WHAT YOU NEED TO DO>
Express the rows from the line with "this 1174×1155 image." through the end of the rows as a two-column CSV with the headers instruction and response. Give one line per row, with its text and its answer each in a single quoted field and line breaks replaced by spaces.
-- BEGIN SUPPLIED DATA --
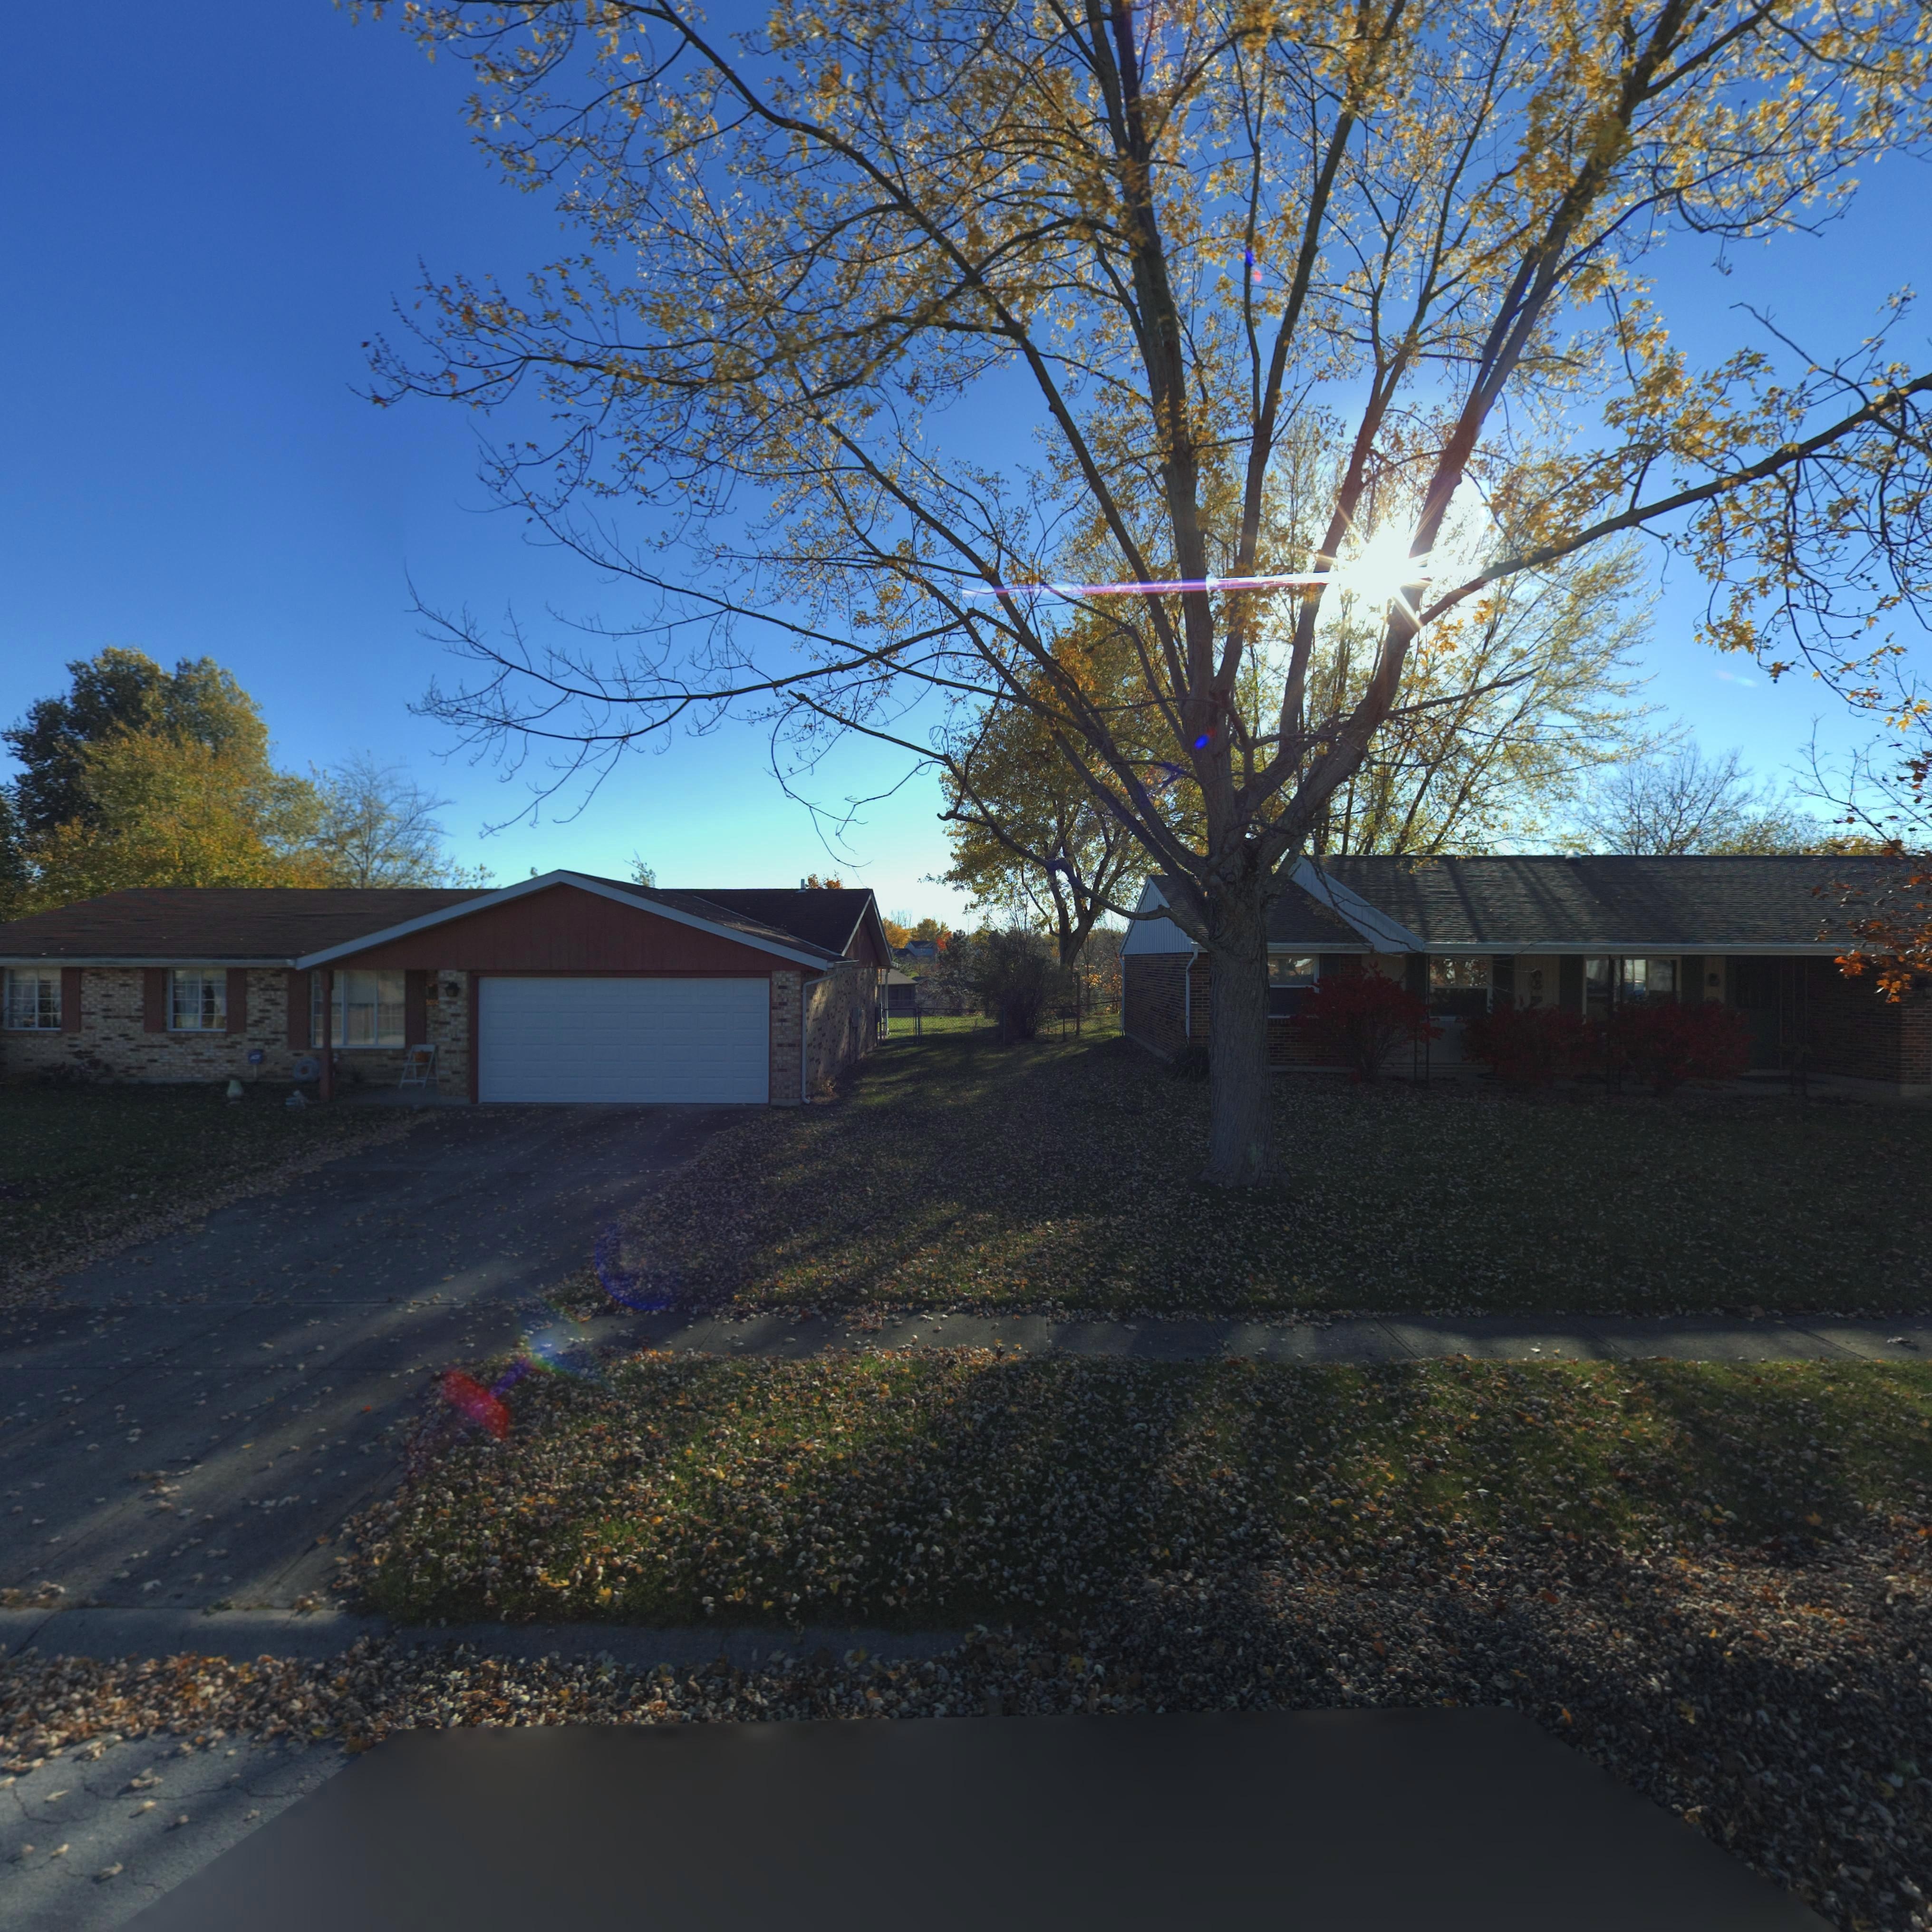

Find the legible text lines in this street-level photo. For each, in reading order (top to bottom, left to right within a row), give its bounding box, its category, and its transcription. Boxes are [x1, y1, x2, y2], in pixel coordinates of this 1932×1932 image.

[425, 998, 439, 1005] StreetNumber: 50**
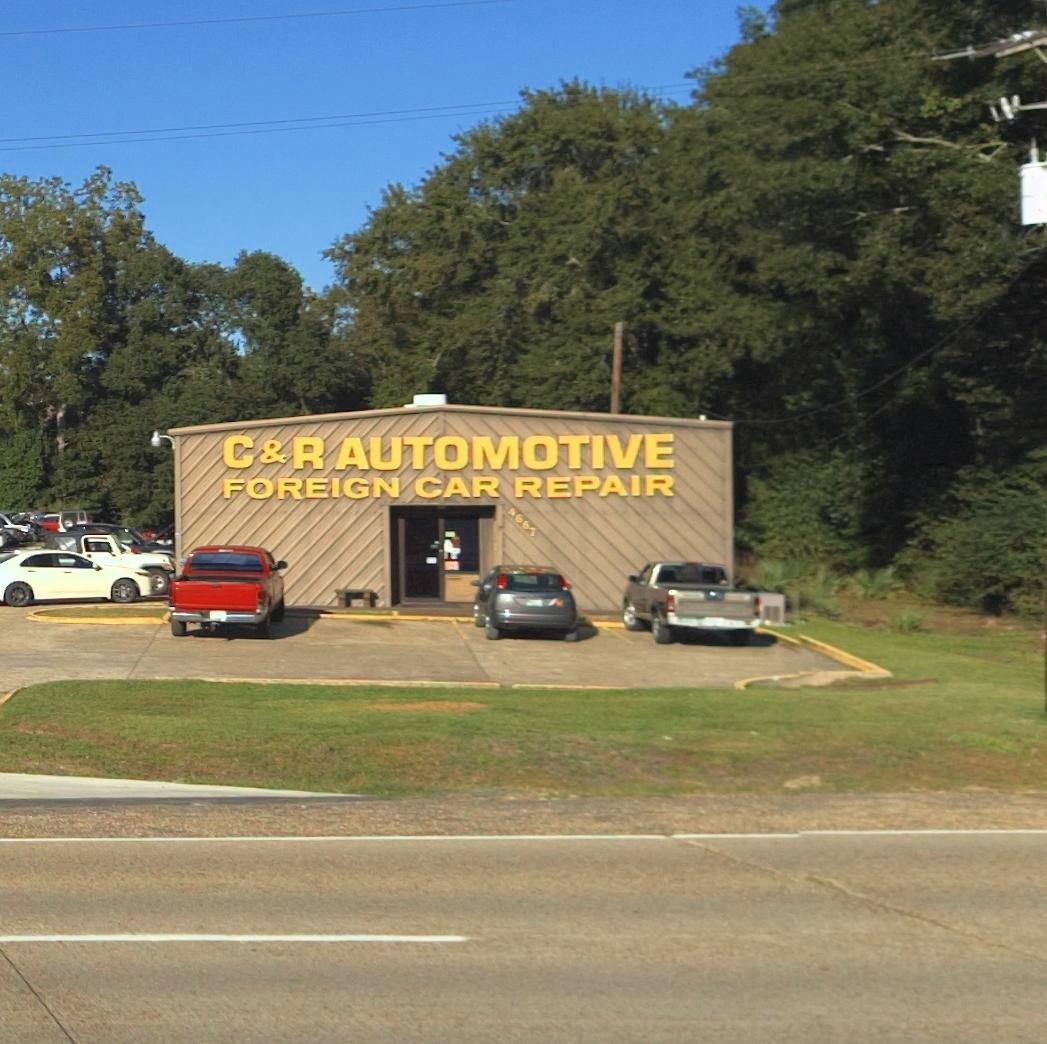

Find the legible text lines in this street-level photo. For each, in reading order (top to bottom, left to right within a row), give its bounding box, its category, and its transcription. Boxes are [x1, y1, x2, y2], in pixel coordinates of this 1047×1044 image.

[221, 430, 677, 471] BusinessName: C & R AUTOMIVE
[221, 471, 677, 501] None: FOREIGN CAR REPAIR
[505, 506, 538, 539] StreetNumber: 4667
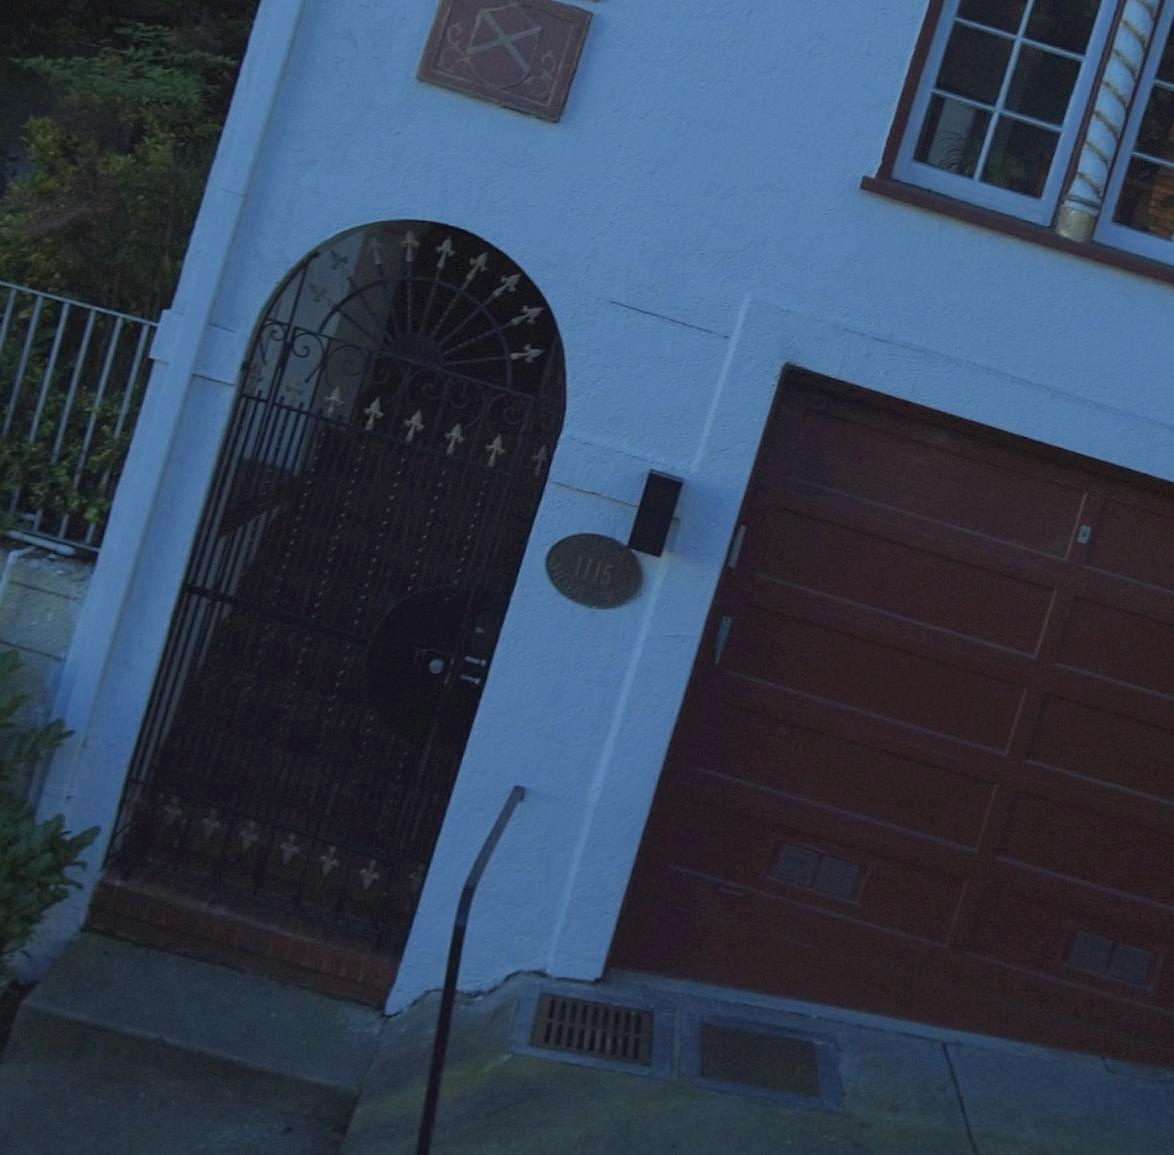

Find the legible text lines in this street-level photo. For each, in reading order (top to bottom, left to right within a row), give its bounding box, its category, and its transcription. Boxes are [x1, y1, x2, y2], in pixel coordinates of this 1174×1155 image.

[570, 551, 619, 591] StreetNumber: 1115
-- END SUPPLIED DATA --
RESULT FOR THIS TASK>
instruction,response
"Find the legible text lines in this street-level photo. For each, in reading order (top to bottom, left to right within a row), give its bounding box, its category, and its transcription. Boxes are [x1, y1, x2, y2], in pixel coordinates of this 1174×1155 image.","[570, 551, 619, 591] StreetNumber: 1115"